▸ **What the task requires**: Stop at the line containing "14 juillet 2026": repeat exactly every line of the entries below from the first up to it, plus that line, with pictures omitted.

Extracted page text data
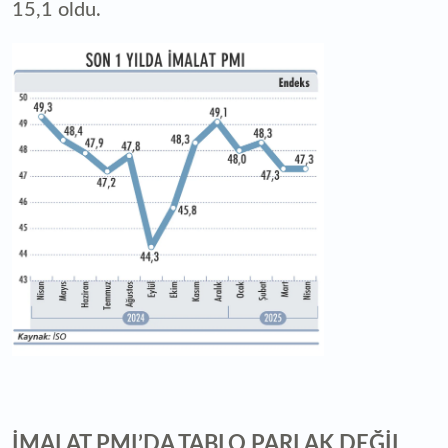
15,1 oldu.
İMALAT PMI’DA TABLO PARLAK DEĞİL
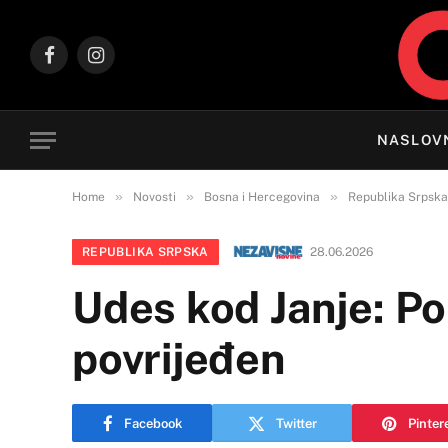
Facebook
Instagram
NASLOV
»
»
»
Home
Novosti
Bosna i Hercegovina
Republika Srpska
REPUBLIKA SRPSKA
28.06.2026
Udes kod Janje: Po
povrijeđen
Facebook
Twitter
Pinter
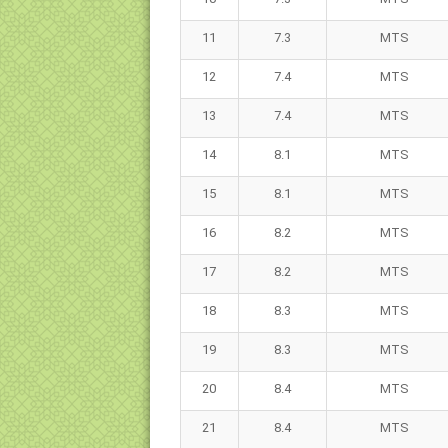
11
7.3
MTS
12
7.4
MTS
13
7.4
MTS
14
8.1
MTS
15
8.1
MTS
16
8.2
MTS
17
8.2
MTS
18
8.3
MTS
19
8.3
MTS
20
8.4
MTS
21
8.4
MTS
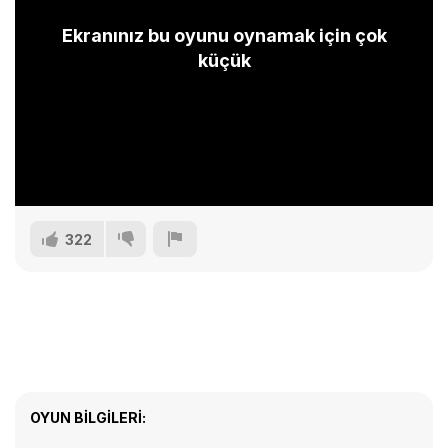
Ekranınız bu oyunu oynamak için çok
küçük
322
OYUN BILGILERI:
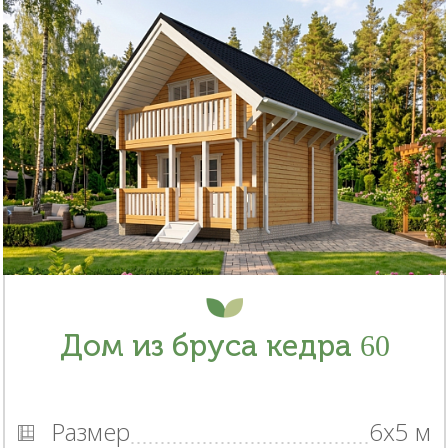
Дом из бруса кедра 60
Размер
6x5 м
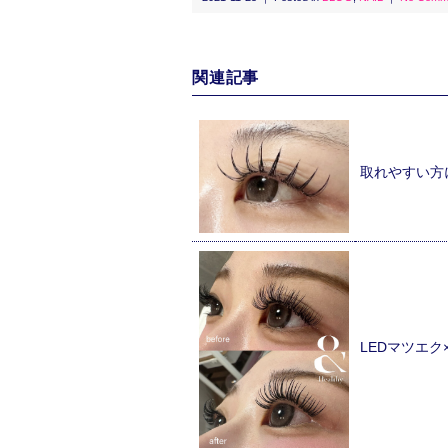
関連記事
取れやすい方
LEDマツエ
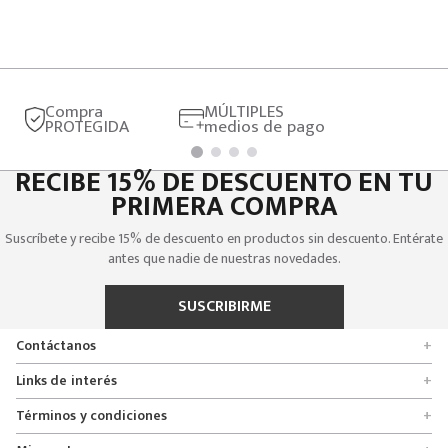
Compra
MÚLTIPLES
PROTEGIDA
medios de pago
RECIBE 15% DE DESCUENTO EN TU
PRIMERA COMPRA
Suscríbete y recibe 15% de descuento en productos sin descuento. Entérate
antes que nadie de nuestras novedades.
SUSCRIBIRME
Contáctanos
+
Encuentra tu tienda
Links de interés
+
Quienes somos
Formulario de solicitudes
Términos y condiciones
+
Políticas de entrega, cambio y devolución
Servicio al cliente
Promociones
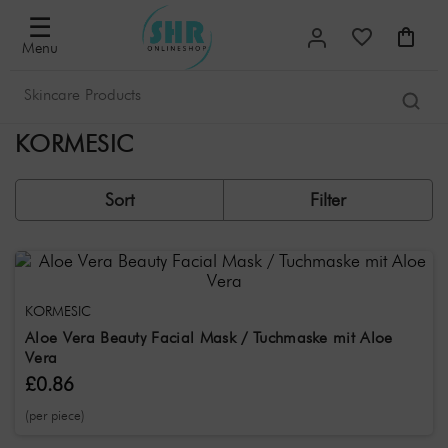
Filter
×
☰
Menu
Sorted
by
KORMESIC
Most
popular
Sort
Filter
New
releases
Lowest
price
KORMESIC
Aloe Vera Beauty Facial Mask / Tuchmaske mit Aloe
Highest
Vera
price
£0.86
Offers
(per piece)
Filter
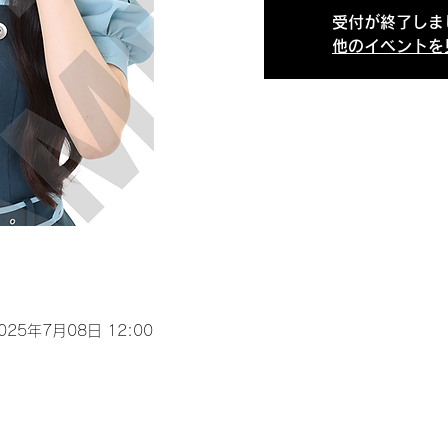
受付が終了しま
他のイベントを
2025年7月08日 12:00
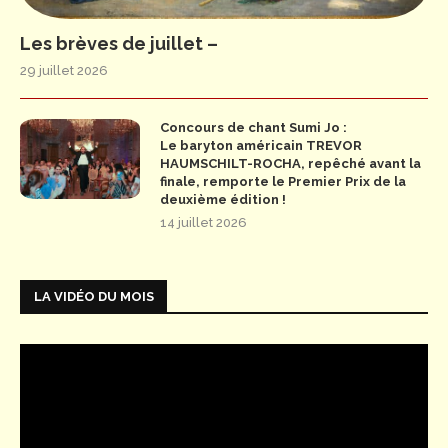
Les brèves de juillet –
29 juillet 2026
Concours de chant Sumi Jo :
Le baryton américain TREVOR
HAUMSCHILT-ROCHA, repêché avant la
finale, remporte le Premier Prix de la
deuxième édition !
14 juillet 2026
LA VIDÉO DU MOIS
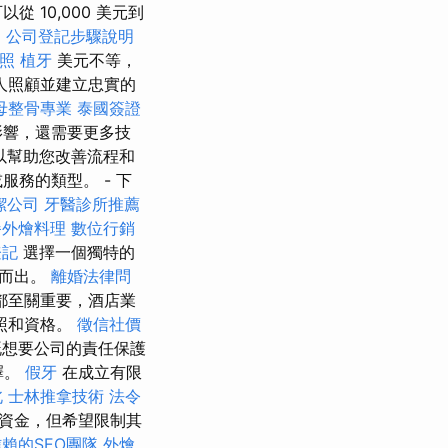
10,000 美元到
案
公司登記步驟說明
證照
植牙
美元不等，
人照顧並建立忠實的
母整骨專業
泰國簽證
影響，還需要更多技
以幫助您改善流程和
務的類型。 - 下
潔公司
牙醫診所推薦
餐外燴料理
數位行銷
登記
選擇一個獨特的
穎而出。
離婚法律問
都至關重要，酒店業
照和資格。
徵信社價
想要公司的責任保護
擇。
假牙
在成立有限
北
士林推拿技術
法令
資金，但希望限制其
賴的SEO團隊
外燴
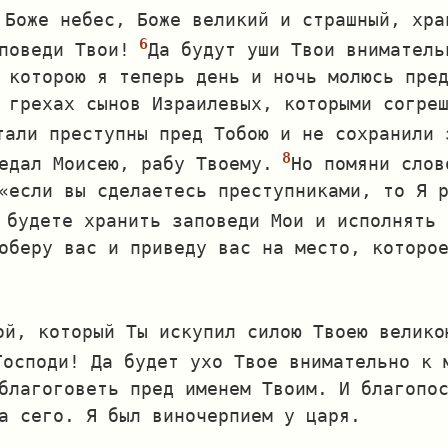
 Боже небес, Боже великий и страшный, хра
поведи Твои!
Да будут уши Твои вниматель
 которою я теперь день и ночь молюсь пре
 грехах сынов Израилевых, которыми согре
тали преступны пред Тобою и не сохранили 
едал Моисею, рабу Твоему.
Но помяни слов
«если вы сделаетесь преступниками, то Я 
 будете хранить заповеди Мои и исполнять 
оберу вас и приведу вас на место, которо
ой, который Ты искупил силою Твоею велико
Господи! Да будет ухо Твое внимательно к 
благоговеть пред именем Твоим. И благопо
а сего. Я был виночерпием у царя.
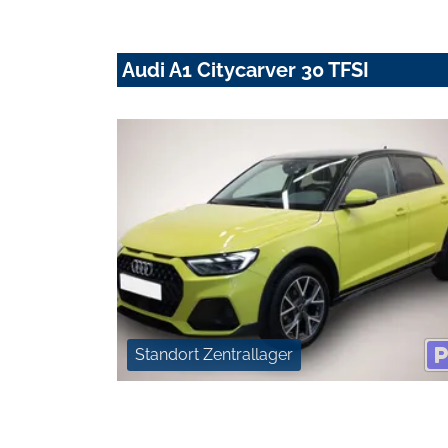
Audi A1 Citycarver 30 TFSI
Standort Zentrallager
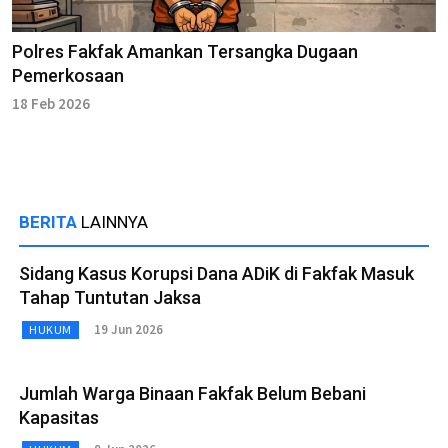
Polres Fakfak Amankan Tersangka Dugaan
Pemerkosaan
18 Feb 2026
BERITA
LAINNYA
Sidang Kasus Korupsi Dana ADiK di Fakfak Masuk
Tahap Tuntutan Jaksa
19 Jun 2026
HUKUM
Jumlah Warga Binaan Fakfak Belum Bebani
Kapasitas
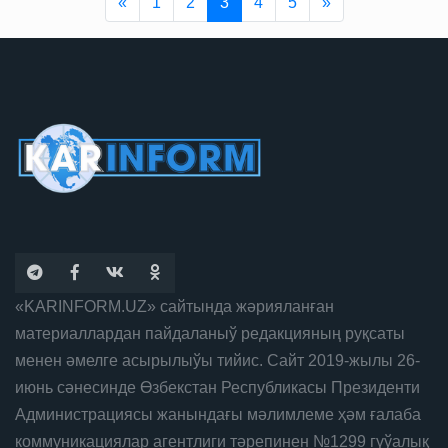
Previous
Next
«
1
2
3
4
5
»
«KARINFORM.UZ» сайтында жәрияланған
материаллардан пайдаланыў редакцияның руқсаты
менен әмелге асырылыўы тийис. Сайт 2019-жылы 26-
июнь сәнесинде Өзбекстан Республикасы Президенти
Администрациясы жанындағы мәлимлеме ҳәм ғалаба
коммуникациялар агентлиги тәрепинен №1299 гүўалық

▸ **Reply to the exercise**:
15,1 oldu.
İMALAT PMI’DA TABLO PARLAK DEĞİL
Facebook
Instagram
NASLOV
»
»
»
Home
Novosti
Bosna i Hercegovina
Republika Srpska
REPUBLIKA SRPSKA
28.06.2026
Udes kod Janje: Po
povrijeđen
Facebook
Twitter
Pinter
11
7.3
MTS
12
7.4
MTS
13
7.4
MTS
14
8.1
MTS
15
8.1
MTS
16
8.2
MTS
17
8.2
MTS
18
8.3
MTS
19
8.3
MTS
20
8.4
MTS
21
8.4
MTS
Ekranınız bu oyunu oynamak için çok
küçük
322
OYUN BILGILERI:
Дом из бруса кедра 60
Размер
6x5 м
関連記事
取れやすい方
LEDマツエ
Compra
MÚLTIPLES
PROTEGIDA
medios de pago
RECIBE 15% DE DESCUENTO EN TU
PRIMERA COMPRA
Suscríbete y recibe 15% de descuento en productos sin descuento. Entérate
antes que nadie de nuestras novedades.
SUSCRIBIRME
Contáctanos
+
Encuentra tu tienda
Links de interés
+
Quienes somos
Formulario de solicitudes
Términos y condiciones
+
Políticas de entrega, cambio y devolución
Servicio al cliente
Promociones
Filter
×
☰
Menu
Sorted
by
KORMESIC
Most
popular
Sort
Filter
New
releases
Lowest
price
KORMESIC
Aloe Vera Beauty Facial Mask / Tuchmaske mit Aloe
Highest
Vera
price
£0.86
Offers
(per piece)
Filter
受付が終了しま
他のイベントを
2025年7月08日 12:00
Les brèves de juillet –
29 juillet 2026
Concours de chant Sumi Jo :
Le baryton américain TREVOR
HAUMSCHILT-ROCHA, repêché avant la
finale, remporte le Premier Prix de la
deuxième édition !
14 juillet 2026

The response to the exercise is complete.